En outre, la hausse des profits de 2004, qui concerne surtout quelques grandes entreprises (et pas les PME), n'est qu'un rattrapage après la chute des années antérieures. Et l'essentiel de ces profits n'est pas distribué, mais sert à l'investissement.

Enfin, si les profits étaient tous distribués (rappelons qu'ils représentent à peine 3% de rendement du capital), les salaires augmenteraient à peine la première année et l'entreprise ferait faillite l'année suivante. Il n'y a que la CGT pour croire qu'il y a là un trésor caché qui devrait revenir aux salariés. De plus, beaucoup d'entreprises font participer les salariés aux bénéfices, mais cela ne peut s'envisager de la part de l'entreprise que sur une base volontaire.

On ne peut distribuer que ce qui a été produit

Le pouvoir d'achat n'a pas stagné à cause des superprofits. Mais alors pourquoi a-t-il stagné ? L'entreprise ne peut distribuer que ce qui a été produit. En 2003 par exemple, la hausse du PIB n'a été que de 0,6%. Comment distribuer une richesse qui n'a pas été produite ? Sans croissance, pas de hausse des revenus. En 2004, on est péniblement à 2%. Pourquoi ? Parce que l'économie est dévorée par les prélèvements obligatoires parmi les plus importants du monde, qui ruinent la productivité des entreprises, font baisser le pouvoir d'achat et servent à entretenir un secteur public ruineux. Quant aux charges sociales, elles réduisent drastiquement le pouvoir d'achat des salariés, qui gagneraient beaucoup plus s'ils recevaient le salaire complet et s'assuraient par eux-mêmes. Et ils seraient mieux protégés.

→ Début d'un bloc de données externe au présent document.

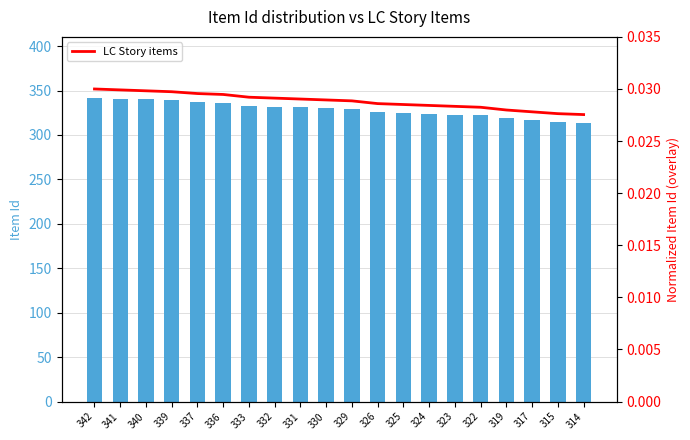

Are the bars grouped side by side (vs. stacked)?

Yes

Mais aussi parce que l'économie est empêchée de se développer par des réglementations arbitraires, dont les 35 heures sont l'exemple le plus évident. Or elles empêchent de travailler plus et donc de gagner plus. Le gouvernement Jospin a imposé la réduction du temps de travail (qui ruine également les budgets publics, car elle coûte 15 milliards d'euros). Que les salariés ne s'étonnent pas si, travaillant moins, ils gagnent moins. D'autres interventions publiques ruinent le pouvoir d'achat en créant du chômage.

Finalement, c'est en dernier ressort le client qui paie les salaires. Si l'on veut que le client paie plus, il faut lui en donner plus, c'est-à-dire augmenter la productivité, sinon, c'est le chômage qui progresse. Cela passe par un recul de l'État. Là, le gouvernement peut faire quelque chose de plus efficace que d'interpeller les entrepreneurs en leur suggérant un Grenelle des salaires. Il est vrai que c'est plus facile d'accuser les entrepreneurs et de faire jouer la lutte des classes que de réduire le poids de l'État. Mais c'est pourtant la seule solution pour accroître le pouvoir d'achat.

* Professeur à l'université Paul-Cézanne (Aix-Marseille III), président de l'association des économistes catholiques.